Should the voting age be reduced to 16?


By Martha Smith, Eleanor Martin, Libby Roberts and Ayesha Rauf

A third of the world’s population is under 18 yet they lack any representation and have no say in how their country is run. In 2009, the UK Youth Parliament debated the minimum voting age and whether it should be lowered to age 16; they voted overwhelmingly for it to become a campaign priority. 9 years later there is still no action being taken about the vibrant and passionate young people of the country brimming with opinions, ideas and optimism.
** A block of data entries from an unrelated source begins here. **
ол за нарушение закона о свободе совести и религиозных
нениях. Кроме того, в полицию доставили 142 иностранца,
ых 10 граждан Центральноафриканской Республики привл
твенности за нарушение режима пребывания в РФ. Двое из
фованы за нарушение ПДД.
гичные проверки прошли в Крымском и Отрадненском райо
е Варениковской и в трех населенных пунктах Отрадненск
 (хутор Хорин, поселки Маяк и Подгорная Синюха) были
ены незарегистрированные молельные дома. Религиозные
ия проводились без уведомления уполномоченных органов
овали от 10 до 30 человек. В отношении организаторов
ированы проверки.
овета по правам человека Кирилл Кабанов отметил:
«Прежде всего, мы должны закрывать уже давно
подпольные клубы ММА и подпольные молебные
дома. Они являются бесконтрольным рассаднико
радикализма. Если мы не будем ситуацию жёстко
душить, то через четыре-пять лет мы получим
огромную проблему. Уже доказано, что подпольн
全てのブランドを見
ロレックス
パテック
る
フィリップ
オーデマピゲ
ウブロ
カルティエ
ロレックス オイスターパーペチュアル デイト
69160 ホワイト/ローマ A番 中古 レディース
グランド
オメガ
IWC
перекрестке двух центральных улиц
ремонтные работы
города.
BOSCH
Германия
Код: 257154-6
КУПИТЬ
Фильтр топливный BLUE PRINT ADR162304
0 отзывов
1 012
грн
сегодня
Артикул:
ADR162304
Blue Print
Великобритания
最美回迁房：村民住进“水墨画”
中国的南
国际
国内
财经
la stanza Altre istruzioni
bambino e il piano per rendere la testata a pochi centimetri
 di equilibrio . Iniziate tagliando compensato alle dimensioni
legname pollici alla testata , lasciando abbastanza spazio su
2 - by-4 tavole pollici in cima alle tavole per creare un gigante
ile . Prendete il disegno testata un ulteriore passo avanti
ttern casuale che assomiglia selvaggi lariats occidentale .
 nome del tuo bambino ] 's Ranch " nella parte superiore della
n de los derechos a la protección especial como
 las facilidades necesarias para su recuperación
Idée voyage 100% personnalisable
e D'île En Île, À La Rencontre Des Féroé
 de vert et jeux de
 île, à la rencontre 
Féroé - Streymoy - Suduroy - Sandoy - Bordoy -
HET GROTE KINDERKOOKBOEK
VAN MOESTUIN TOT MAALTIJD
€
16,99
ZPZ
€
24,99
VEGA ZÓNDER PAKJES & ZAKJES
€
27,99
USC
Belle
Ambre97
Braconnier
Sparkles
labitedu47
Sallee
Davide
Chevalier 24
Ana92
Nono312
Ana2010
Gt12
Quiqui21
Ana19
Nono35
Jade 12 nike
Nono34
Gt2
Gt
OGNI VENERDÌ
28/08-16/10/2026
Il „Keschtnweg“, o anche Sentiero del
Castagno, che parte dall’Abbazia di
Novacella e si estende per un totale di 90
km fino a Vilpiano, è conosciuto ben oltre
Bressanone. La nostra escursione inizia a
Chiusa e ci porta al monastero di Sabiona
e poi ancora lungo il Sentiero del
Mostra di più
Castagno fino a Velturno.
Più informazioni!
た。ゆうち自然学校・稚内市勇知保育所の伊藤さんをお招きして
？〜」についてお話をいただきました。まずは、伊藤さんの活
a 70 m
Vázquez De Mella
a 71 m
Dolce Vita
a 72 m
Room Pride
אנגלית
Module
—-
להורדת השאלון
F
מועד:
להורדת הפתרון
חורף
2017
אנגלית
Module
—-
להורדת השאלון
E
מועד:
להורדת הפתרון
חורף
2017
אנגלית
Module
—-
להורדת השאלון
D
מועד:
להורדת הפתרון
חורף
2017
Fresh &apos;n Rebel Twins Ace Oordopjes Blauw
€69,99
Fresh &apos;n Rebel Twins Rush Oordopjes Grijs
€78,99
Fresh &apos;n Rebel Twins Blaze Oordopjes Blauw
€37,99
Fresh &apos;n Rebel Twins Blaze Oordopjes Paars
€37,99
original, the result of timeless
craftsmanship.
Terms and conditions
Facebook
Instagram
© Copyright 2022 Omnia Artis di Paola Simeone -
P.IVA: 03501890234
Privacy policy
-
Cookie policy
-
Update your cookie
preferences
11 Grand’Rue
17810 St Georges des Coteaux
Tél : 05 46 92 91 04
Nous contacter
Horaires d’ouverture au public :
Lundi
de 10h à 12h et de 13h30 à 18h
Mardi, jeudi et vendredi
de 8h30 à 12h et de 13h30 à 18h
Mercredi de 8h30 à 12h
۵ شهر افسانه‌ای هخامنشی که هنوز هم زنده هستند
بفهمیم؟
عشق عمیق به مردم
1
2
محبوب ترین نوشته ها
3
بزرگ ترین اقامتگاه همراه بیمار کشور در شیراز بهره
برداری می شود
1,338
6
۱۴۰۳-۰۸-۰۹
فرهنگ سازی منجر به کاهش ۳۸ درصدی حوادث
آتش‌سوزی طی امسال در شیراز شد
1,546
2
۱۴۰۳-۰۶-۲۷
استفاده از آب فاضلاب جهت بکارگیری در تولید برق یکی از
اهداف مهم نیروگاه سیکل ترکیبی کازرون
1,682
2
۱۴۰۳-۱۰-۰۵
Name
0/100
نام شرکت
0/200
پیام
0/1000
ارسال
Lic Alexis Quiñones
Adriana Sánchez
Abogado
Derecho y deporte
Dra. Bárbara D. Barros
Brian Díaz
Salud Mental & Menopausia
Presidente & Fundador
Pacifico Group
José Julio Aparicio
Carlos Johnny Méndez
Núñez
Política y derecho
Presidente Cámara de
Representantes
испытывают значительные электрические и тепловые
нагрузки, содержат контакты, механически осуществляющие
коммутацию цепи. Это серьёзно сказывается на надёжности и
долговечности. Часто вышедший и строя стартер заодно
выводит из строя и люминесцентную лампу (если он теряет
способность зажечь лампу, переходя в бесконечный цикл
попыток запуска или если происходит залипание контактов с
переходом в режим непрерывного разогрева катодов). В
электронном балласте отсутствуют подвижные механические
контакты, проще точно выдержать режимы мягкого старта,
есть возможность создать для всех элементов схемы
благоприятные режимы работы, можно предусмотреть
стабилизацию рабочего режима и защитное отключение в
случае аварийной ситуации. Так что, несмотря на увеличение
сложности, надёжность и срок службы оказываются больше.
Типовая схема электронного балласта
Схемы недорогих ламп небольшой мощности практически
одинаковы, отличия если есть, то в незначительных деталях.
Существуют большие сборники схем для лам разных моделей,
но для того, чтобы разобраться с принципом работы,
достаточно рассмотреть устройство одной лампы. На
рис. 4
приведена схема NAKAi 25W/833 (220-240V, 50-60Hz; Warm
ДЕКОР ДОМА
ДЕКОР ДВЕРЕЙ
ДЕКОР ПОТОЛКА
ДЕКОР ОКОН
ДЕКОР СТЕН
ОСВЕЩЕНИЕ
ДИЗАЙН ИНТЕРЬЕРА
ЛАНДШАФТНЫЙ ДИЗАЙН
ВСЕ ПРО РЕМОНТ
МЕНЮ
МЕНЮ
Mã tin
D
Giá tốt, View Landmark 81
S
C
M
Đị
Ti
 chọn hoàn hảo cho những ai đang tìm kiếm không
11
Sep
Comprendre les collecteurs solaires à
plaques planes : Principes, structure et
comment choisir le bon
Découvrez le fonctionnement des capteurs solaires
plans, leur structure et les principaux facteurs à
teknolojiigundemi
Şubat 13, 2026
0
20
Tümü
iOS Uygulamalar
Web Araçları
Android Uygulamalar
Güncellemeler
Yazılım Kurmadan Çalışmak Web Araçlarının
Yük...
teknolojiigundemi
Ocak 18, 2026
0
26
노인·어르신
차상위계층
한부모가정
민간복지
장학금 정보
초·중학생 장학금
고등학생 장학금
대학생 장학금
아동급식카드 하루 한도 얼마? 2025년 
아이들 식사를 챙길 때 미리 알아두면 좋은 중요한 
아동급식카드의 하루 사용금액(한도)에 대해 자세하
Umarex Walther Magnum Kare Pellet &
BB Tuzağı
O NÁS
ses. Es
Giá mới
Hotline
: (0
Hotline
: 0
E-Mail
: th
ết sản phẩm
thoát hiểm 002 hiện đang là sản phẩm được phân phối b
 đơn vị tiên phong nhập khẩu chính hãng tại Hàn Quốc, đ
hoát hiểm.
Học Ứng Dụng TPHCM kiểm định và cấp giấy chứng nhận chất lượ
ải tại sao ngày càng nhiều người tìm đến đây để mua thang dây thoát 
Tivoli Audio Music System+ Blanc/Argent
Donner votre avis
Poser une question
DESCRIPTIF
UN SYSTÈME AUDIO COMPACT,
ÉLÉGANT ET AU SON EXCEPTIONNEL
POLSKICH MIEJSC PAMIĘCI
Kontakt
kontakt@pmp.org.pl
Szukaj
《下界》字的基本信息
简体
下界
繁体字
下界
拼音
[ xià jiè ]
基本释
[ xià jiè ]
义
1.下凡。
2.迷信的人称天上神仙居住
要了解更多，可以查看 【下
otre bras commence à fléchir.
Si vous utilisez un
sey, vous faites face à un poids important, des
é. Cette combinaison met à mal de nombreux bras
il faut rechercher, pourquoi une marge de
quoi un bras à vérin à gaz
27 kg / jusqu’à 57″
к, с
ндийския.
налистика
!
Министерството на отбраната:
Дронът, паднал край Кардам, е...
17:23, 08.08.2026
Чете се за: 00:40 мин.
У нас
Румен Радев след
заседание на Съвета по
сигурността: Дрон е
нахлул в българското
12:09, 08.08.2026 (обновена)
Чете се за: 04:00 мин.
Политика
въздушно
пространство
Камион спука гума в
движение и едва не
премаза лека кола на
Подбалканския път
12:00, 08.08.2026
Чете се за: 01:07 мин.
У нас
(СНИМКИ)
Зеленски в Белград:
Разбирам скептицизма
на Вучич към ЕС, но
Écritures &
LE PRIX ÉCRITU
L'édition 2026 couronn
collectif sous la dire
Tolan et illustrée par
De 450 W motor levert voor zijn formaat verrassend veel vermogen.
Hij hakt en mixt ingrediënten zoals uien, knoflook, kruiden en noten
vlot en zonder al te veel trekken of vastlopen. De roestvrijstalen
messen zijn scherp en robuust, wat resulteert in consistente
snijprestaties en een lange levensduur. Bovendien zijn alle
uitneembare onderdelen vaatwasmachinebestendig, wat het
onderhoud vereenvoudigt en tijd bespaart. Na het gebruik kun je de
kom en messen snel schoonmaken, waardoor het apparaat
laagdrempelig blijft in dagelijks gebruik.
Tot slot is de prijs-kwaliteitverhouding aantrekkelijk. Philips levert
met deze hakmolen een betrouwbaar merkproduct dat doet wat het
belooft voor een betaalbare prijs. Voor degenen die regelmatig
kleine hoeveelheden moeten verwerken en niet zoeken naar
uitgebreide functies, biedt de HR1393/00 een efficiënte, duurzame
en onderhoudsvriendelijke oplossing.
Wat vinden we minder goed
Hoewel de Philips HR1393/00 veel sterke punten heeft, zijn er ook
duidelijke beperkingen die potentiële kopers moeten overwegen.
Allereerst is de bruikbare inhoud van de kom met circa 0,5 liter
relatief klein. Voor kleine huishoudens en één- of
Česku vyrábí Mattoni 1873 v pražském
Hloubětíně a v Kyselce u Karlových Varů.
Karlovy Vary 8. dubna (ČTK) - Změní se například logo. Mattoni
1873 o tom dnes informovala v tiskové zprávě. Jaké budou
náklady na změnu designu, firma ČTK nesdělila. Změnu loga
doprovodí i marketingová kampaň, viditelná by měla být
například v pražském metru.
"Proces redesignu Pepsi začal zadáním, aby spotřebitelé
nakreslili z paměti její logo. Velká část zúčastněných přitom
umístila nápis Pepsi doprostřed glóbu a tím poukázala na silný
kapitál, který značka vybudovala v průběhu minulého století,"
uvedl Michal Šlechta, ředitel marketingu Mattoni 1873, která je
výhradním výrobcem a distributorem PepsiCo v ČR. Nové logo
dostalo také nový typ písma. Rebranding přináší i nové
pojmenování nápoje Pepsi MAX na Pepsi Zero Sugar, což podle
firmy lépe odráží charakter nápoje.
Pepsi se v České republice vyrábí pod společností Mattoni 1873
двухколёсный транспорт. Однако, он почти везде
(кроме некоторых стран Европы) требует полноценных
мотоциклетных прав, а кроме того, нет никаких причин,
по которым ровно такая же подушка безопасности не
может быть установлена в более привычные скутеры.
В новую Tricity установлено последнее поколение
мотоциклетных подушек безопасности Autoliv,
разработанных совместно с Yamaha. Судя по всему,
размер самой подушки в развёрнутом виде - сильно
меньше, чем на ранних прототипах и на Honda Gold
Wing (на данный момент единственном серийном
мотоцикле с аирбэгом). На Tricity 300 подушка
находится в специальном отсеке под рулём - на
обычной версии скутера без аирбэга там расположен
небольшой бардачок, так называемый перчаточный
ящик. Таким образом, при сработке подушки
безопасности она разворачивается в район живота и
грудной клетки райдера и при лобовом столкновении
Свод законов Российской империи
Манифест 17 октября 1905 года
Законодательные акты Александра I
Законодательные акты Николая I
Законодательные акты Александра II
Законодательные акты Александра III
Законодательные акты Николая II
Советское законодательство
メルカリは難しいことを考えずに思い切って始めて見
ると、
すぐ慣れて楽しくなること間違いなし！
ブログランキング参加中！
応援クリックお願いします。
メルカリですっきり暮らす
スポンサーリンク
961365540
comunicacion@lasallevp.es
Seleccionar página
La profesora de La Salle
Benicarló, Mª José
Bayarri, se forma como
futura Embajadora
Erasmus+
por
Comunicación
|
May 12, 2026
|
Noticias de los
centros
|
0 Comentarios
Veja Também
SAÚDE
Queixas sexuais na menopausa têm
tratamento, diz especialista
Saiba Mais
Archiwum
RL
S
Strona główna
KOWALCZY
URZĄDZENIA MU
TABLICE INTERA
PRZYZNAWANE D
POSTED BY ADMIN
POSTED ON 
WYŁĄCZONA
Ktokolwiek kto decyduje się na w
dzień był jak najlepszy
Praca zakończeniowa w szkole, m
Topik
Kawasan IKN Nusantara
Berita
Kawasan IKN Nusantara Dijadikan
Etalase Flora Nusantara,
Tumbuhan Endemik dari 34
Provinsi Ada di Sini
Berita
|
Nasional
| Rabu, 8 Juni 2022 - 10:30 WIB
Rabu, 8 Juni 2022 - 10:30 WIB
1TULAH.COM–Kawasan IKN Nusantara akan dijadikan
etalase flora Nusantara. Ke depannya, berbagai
The ‘Representation of the People Act’ established in 1969, lowered the voting age from 21 to 18. This was the last movement of progression relating to voting age as of yet. Since 1969, the voting age being lowered has been considered numerous times as a result of the Youth parliament or the Votes at 16 coalition group (launched in 2003). In 2004, the UK Electoral Commission conducted major parliamentary consultation and reached the decision that the voting age was to remain at age 18, thus further subduing the 16 to 17 year olds with an interest in politics and an envy for the Austrian 16 year old’s ability to vote.

In a 2006 interview with The Guardian, Gordon Brown (Chancellor of the Exchequer at the time) suggested that he favoured the voting age being lowered, provided that citizenship education was taught alongside it. Citizenship education is a subject that embodies the overall aims of the British curriculum.  It teaches confidence, leadership and responsibility. Teaching these skills to young people would be revolutionary. Not only would it make most under-eighteens well-equipped enough to vote, it would result in more teenagers having the ability to make a rational and well-informed decision about who they would vote for. It would also solve the government’s problem with insufficient voting turnout as it would create a rekindled devotion to politics.

We ran two surveys, one among our own year group (Year 9) and the other among a group of sixteen year-olds (Year 11). Two thirds of the Year 9 group voted for a lower voting age, and 72% of the Year 11 group voted for the lower voting age. It only takes a look at the survey to see the true hunger for change and the need for representation of such an enormous and hugely important group of people.